* **Problem to work on**: Down to the final line, write out the material beneath exactly, without pictures.

######

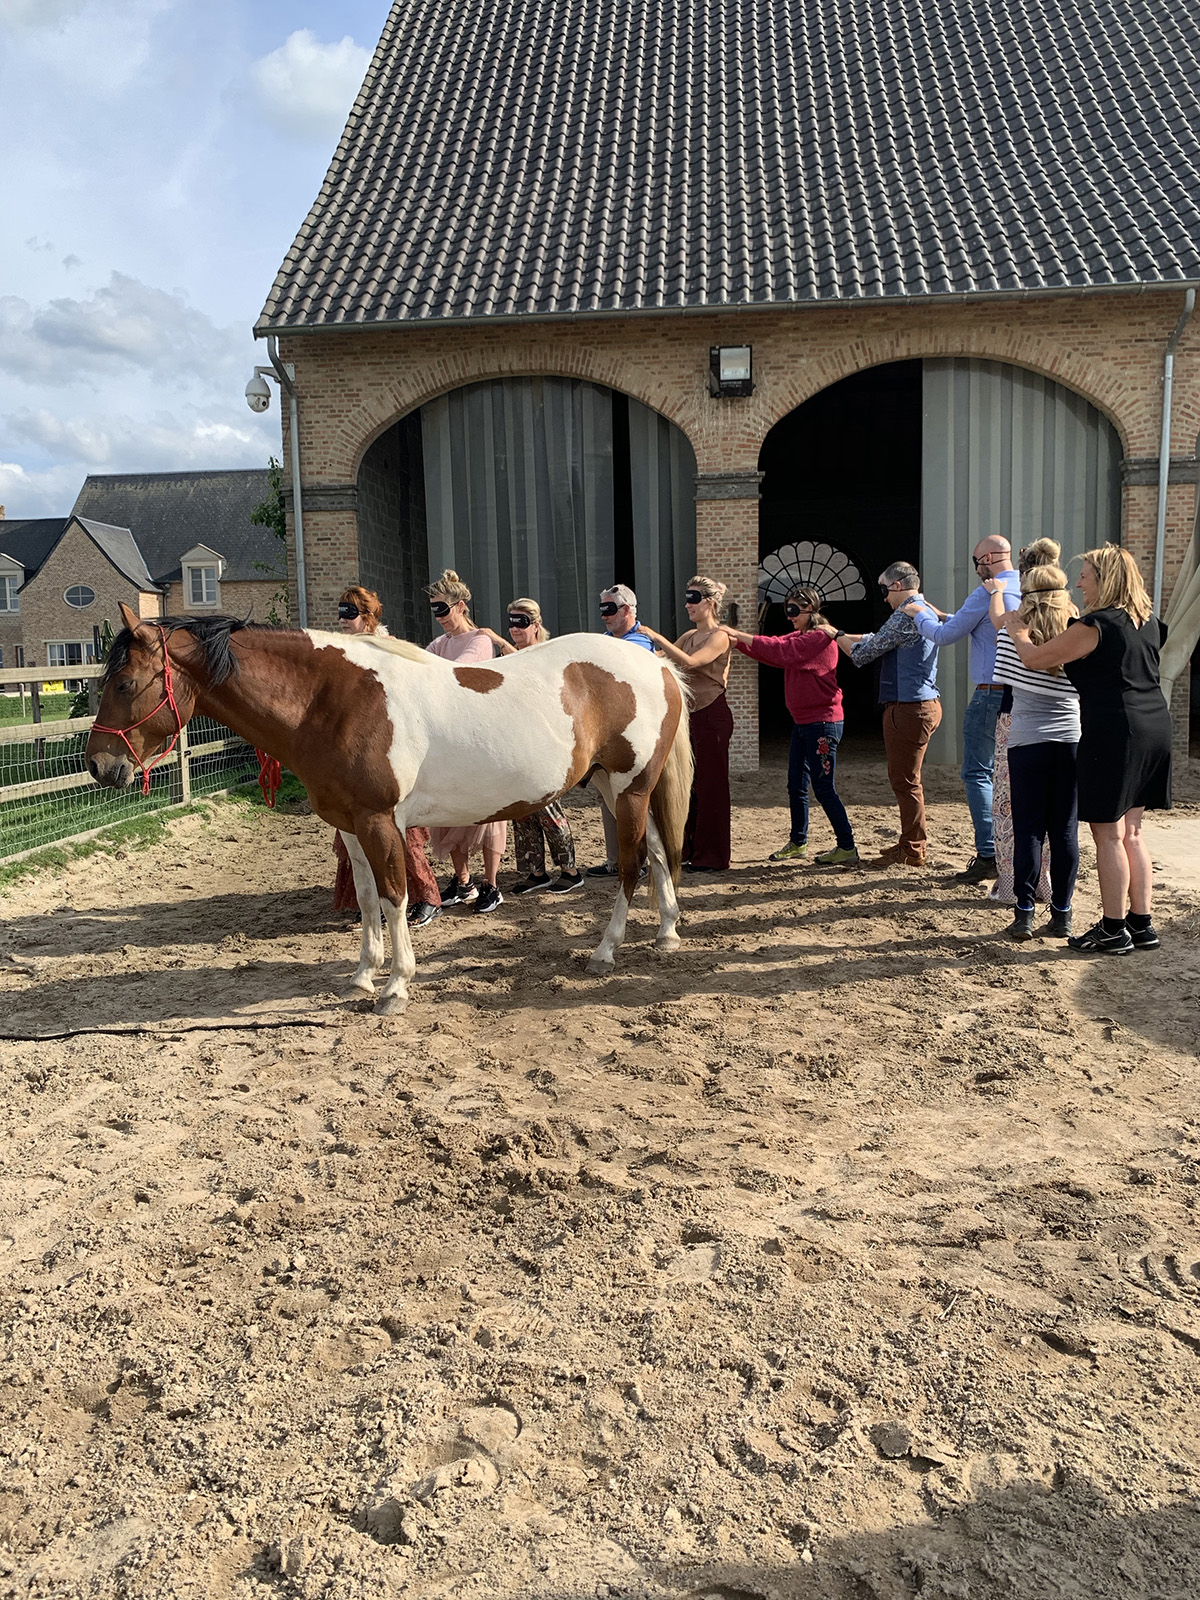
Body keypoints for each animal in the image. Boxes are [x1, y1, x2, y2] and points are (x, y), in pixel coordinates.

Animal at [89, 601, 694, 1011]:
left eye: (126, 683)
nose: (99, 766)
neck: (330, 700)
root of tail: (658, 665)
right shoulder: (350, 826)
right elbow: (365, 898)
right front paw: (362, 975)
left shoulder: (381, 822)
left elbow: (396, 895)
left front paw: (396, 986)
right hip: (617, 789)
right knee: (658, 853)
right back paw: (667, 933)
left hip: (629, 789)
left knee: (632, 865)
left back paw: (605, 951)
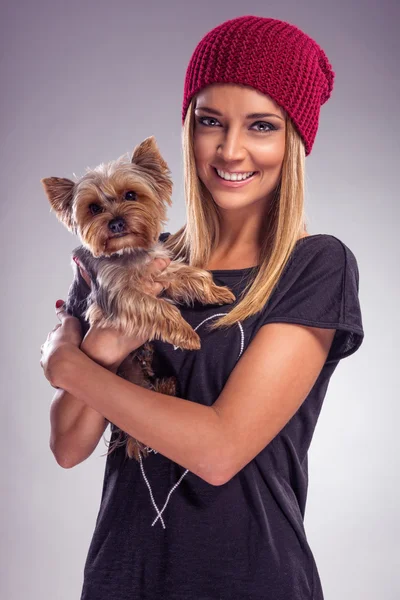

######

* **Output for this task**:
Body keypoints for each animal in the image. Boxes are [x1, y1, x2, y2] and points are (x, y), in pixel coordinates.

Animal at [89, 601, 694, 1011]:
left eye: (126, 683)
nose: (99, 766)
neck: (330, 700)
root of tail: (658, 665)
right shoulder: (350, 826)
right elbow: (365, 898)
right front paw: (362, 975)
left shoulder: (381, 822)
left elbow: (396, 895)
left front paw: (396, 986)
right hip: (617, 789)
right knee: (658, 853)
right back paw: (667, 933)
left hip: (629, 789)
left knee: (632, 865)
left back paw: (605, 951)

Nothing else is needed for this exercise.